### Çalışma Görevleri
**1)** Aşağıdaki mimarlık söyleşisine göre belediyenin temel ödevi nedir?
**2)** Şu ifadelerin mimarlık söyleşisiyle örtüşüp örtüşmediğini belirtin:
(a) Mimarlık eğitimi alacak öğrenciler için farklı bir lise eğitimi gereklidir.
(b) Kentsel dönüşüm, kentlinin dönüşümü ile olabilir.
(c) Şimdi tek tip mimar yetiştiriliyor.
Her biri için evet ya da hayır deyin ve bunu belirleyen sözleri metinden aynen alıntılayın.
**3)** Mimarlık söyleşisinin "Batı, pekçok şeyi" sözleriyle başlayıp "ödevi kentliyi yaratmaktır." sözleriyle biten bölümünü hiç değiştirmeden yineleyin.

### Gösterilen Metin
════

Mimarlık eğitimi alacak öğrenciler için farklı bir lise eğitimi gerekli mi?
Hayır, kesinlikle hayır. Ama belki şu olabilir. Örneğin İngiltere'de 2 yıl okul ve sonrasında bir yıl staj, bir 2 yıl daha ve yine staj gelir. Yoksa bitirme sınavını alamaz.
Mimarlığın yakın geleceğinde Türkiye'de ve dünyada ne gibi değişiklikler bekliyorsunuz?
Bugüne kadar sanki idealizm uğruna yapıldığını sandığımız şeylerin, bir zorunluluk durumuna geldiğini görüyoruz. Artık zorunlu olarak, daha sağlıklı yaşam biçimleri, yapılar üretebilmek için bunu bilmek zorundayız. Gelecekteki mimarlık, zorunlu olarak daha sağlıklı bir ortamın elde edilmesi konusunda bilgilenmek ve o ayarda iş yapmak zorunda kalacak.
Türkiye'de sorunların yasaların olmamasından değil, uygulanmamasından kaynaklandığı hep dile getirilir. Özellikle AB mevzuatlarına uyum çerçevesinde pekçok değişiklik yapılıyor, ancak neyin ne olduğunu izlemek çok zor. Siz ne diyorsunuz?
Batı, pekçok şeyi bizden önce yaşadığı için, belirli deneyimlerin sonucunda belli yasalar koyuyor. Bunların içinden bizim için geçerli olanları seçmek gerekiyor. Bunu da tek başına bir mimar yapamaz. Kim yapar? Örgütü. Örgütü de Mimarlar Odası. Mimarlar Odası, son dönemde bunu yapıyor. 'Yeterli' ya da 'yetersiz' tartışmasına girmeye gerek yok. Her mimarın, bu konuda Mimarlar Odası'nı desteklemesi gerekiyor.
Kentsel Dönüşüm vs adı altında yeni uygulamalar gündemde.
Ustaca bir "kamuflaj" yaptıklarını sanıyorlar. Kentsel dönüşüm, kentlinin dönüşümü ile olabilir. Kentlinin dönüşümü de kültür ile mümkün olabilir. Hangi proje kaynaştıracak insanları, var mı öyle bir proje, duyduk mu? Belediyenin temel ödevi kentliyi yaratmaktır.
Küreselleşme ile birlikte yerel değerler hızla aşınıyor. Mimarlık nasıl etkileniyor bundan?
Yerellik, iyi tartışılması gereken bir konu. Benim için İstanbul'da yerellik, her inançtan insanın birarada yaşayabilmesidir. Bu yerellik tanımı, acaba Kadir Topbaş'a ya da Tayyip Erdoğan'a da uygun geliyor mu? Onların korumaya çalışacağı yerellik ne olacak?
Aslında burada mimarların da, şehircilerin de başka açılardan suçları var. Yapılmış pekçok şehircilik projesinin uygulanmamasının bir şans olduğunu söyleyebilmeliyiz. Bazı projeler uygulanmış olsaydı, bugün kimi kentlerimizde tek bir tarihi eser kalmayacaktı. Yerellik, Anadolu'nun genel kültürü içine konulacak bir şey. Kentler, Malatya'daki yerellik ile Denizli'deki yerellik farklı olduğu için farklıydı. Oysa şimdi biz, tek tip mimar yetiştiriyoruz ve bu mimar da kopyacı bir mimar. Aslında, Abdülhamid zamanından bu yana böyle.

════

### Kaydedilen veri kayıtları
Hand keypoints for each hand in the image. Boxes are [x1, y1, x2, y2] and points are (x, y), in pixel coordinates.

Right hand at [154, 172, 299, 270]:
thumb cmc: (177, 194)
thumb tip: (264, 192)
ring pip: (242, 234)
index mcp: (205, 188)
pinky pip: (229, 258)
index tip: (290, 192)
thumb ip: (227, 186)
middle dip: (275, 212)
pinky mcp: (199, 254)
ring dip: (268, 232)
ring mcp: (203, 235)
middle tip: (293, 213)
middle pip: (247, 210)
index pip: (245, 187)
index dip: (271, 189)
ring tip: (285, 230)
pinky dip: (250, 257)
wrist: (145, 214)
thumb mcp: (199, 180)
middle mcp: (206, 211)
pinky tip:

════

### Alıştırma Yanıtları
**1)** Kentliyi yaratmaktır.

**2)**
(a) Hayır: "Hayır, kesinlikle hayır."
(b) Evet: "Kentsel dönüşüm, kentlinin dönüşümü ile olabilir."
(c) Evet: "Oysa şimdi biz, tek tip mimar yetiştiriyoruz ve bu mimar da kopyacı bir mimar."

**3)**
Batı, pekçok şeyi bizden önce yaşadığı için, belirli deneyimlerin sonucunda belli yasalar koyuyor. Bunların içinden bizim için geçerli olanları seçmek gerekiyor. Bunu da tek başına bir mimar yapamaz. Kim yapar? Örgütü. Örgütü de Mimarlar Odası. Mimarlar Odası, son dönemde bunu yapıyor. 'Yeterli' ya da 'yetersiz' tartışmasına girmeye gerek yok. Her mimarın, bu konuda Mimarlar Odası'nı desteklemesi gerekiyor.
Kentsel Dönüşüm vs adı altında yeni uygulamalar gündemde.
Ustaca bir "kamuflaj" yaptıklarını sanıyorlar. Kentsel dönüşüm, kentlinin dönüşümü ile olabilir. Kentlinin dönüşümü de kültür ile mümkün olabilir. Hangi proje kaynaştıracak insanları, var mı öyle bir proje, duyduk mu? Belediyenin temel ödevi kentliyi yaratmaktır.